Cambodia opposition appeals for int’l embassies’ help

By Lauren Crothers

PHNOM PENH (AA) – Opposition party MPs pushed ahead with plans to submit open letters to a number of embassies around Phnom Penh on Monday despite a series of blockades set up on the road to their headquarters that snarled traffic in the capital for several hours.

The Cambodia National Rescue Party’s (CNRP) Deputy Director-General of Public Affairs, Kem Monovithya, had announced on social media yesterday that plans for a march through Phnom Penh would proceed “despite City hall objection”, but come nightfall the barricades had started going up.

They were erected along National Road 2 on Sunday night; a key arterial route in and out of the city, and home to the CNRP’s headquarters. By early Monday morning, the blockade choked the roads feeding into that point, causing tailbacks through parts of the southern end of the city for several kilometers (miles).

The aim of the march was to deliver letters to some of the embassies representing the countries that signed the 1991 Paris Peace Agreement, which effectively ended 20 years of bloodshed in Cambodia and paved the way for United Nations-backed elections in 1993, as well as ASEAN-member embassies.

The CNRP claims that Cambodia’s ruling party has not upheld the values of the accord.

Outside the CNRP offices, where deputy leader Kem Sokha has been holed up for weeks to avoid being hauled off to court in a prostitution case that critics say is politically motivated, supporters and monks gathered.

Beyond the three-strong sets of barricades, lawmakers Mu Sochua, Ho Vann and Long Botta abandoned plans to try and reach their office and forged ahead with delivering the letters.

“What is important is why it was delivered today, because tomorrow is the [Association of Southeast Asian Nations – ASEAN] summit in Laos,” Sochua told Anadolu Agency by phone Monday.

“We call on the ASEAN members to take up the discussion of the political situation in Cambodia and the use of power.”

According to a copy of the letter, “leaders from the ruling Cambodian People’s Party have gravely violated the will of the Cambodian people, as defined by the Constitution, as well as the fundamental principles enshrined in the Paris Peace Agreement, through the increasingly inhumane abuse of power and suppression of public and personal freedoms.”

The letter added that “manipulation” of the country’s judicial system has seen human rights defenders, opposition members and land activists penalized.

The delivery of the letters to the embassies of Australia, the U.S., the U.K., Russia, France, Singapore, Thailand, Japan, Indonesia and Malaysia on Monday comes against a backdrop of mounting tensions in Cambodia’s political and social landscape.

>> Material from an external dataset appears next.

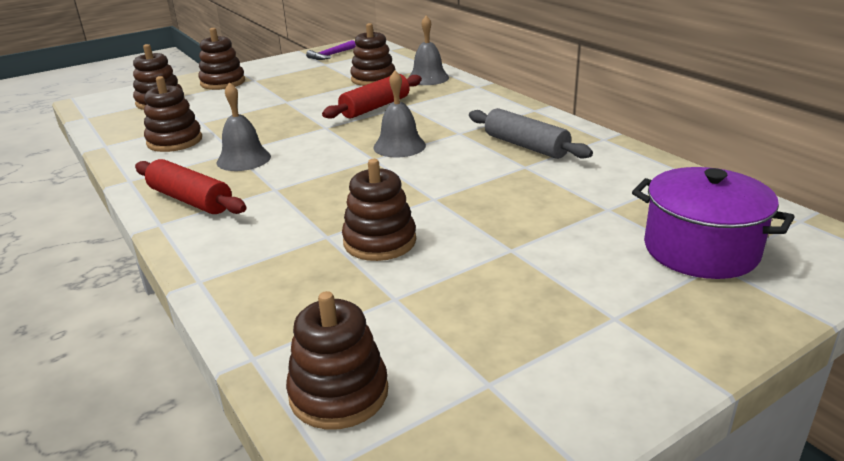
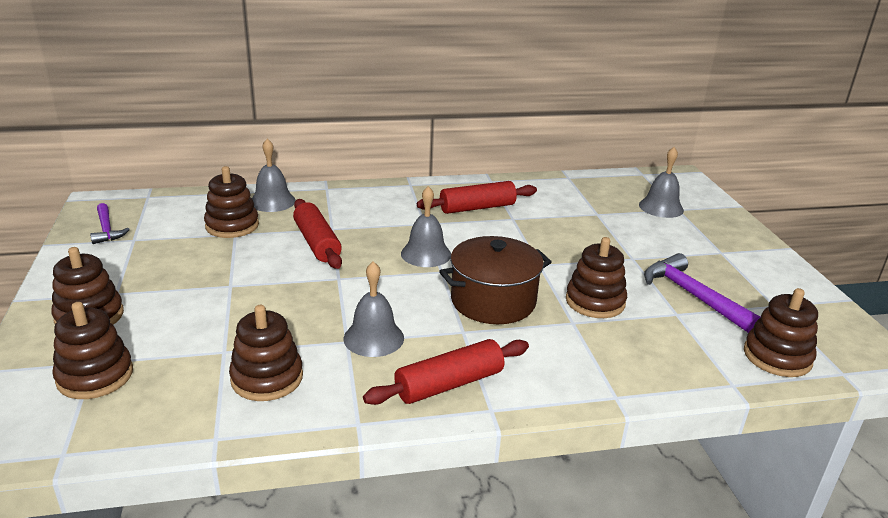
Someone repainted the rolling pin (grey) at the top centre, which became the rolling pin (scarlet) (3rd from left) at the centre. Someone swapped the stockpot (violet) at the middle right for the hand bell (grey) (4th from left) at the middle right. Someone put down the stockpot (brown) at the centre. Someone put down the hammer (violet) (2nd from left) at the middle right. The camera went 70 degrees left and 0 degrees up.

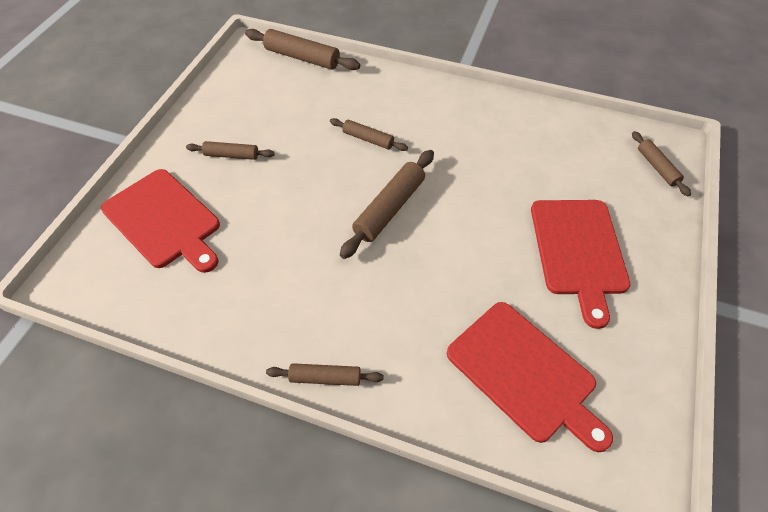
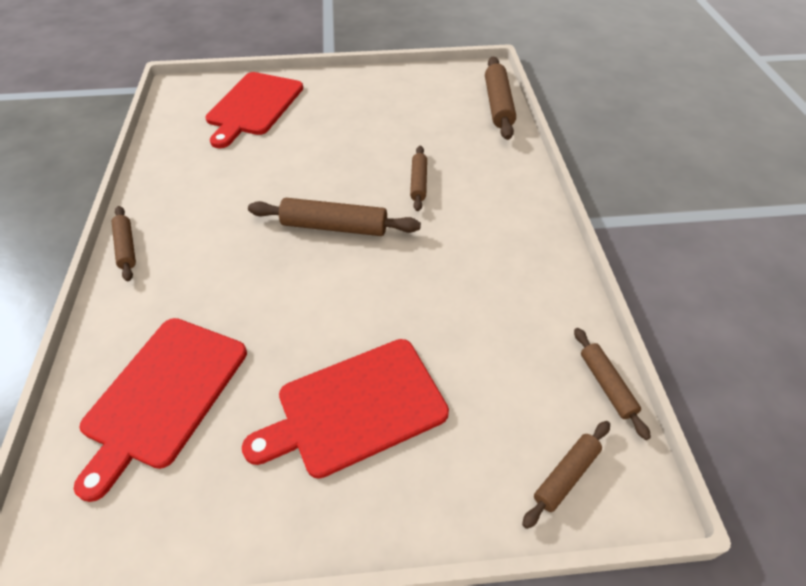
Someone carried the rolling pin (brown) (1st from left in the first image) from the top left to the middle right. The camera went 65 degrees right and 5 degrees down.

CNRP leader Sam Rainsy has been in self-imposed exile since late last year in a bid to avoid imprisonment for a years-old defamation case. Sokha remains sequestered away, and the prostitution trial is scheduled to begin Friday.

Four human rights defenders and an election official are also behind bars awaiting a bribery trial for assisting the woman in that case, who is actually Sokha’s alleged mistress.

On Monday, Interior Ministry spokesman Khieu Sopheak referred Anadolu Agency questions about the blockades to municipal spokesman Mean Chanyada, who could not be reached for comment.

Chanyada was quoted by The Cambodia Daily newspaper as having said on Sunday that City Hall had banned the CNRP from holding a march.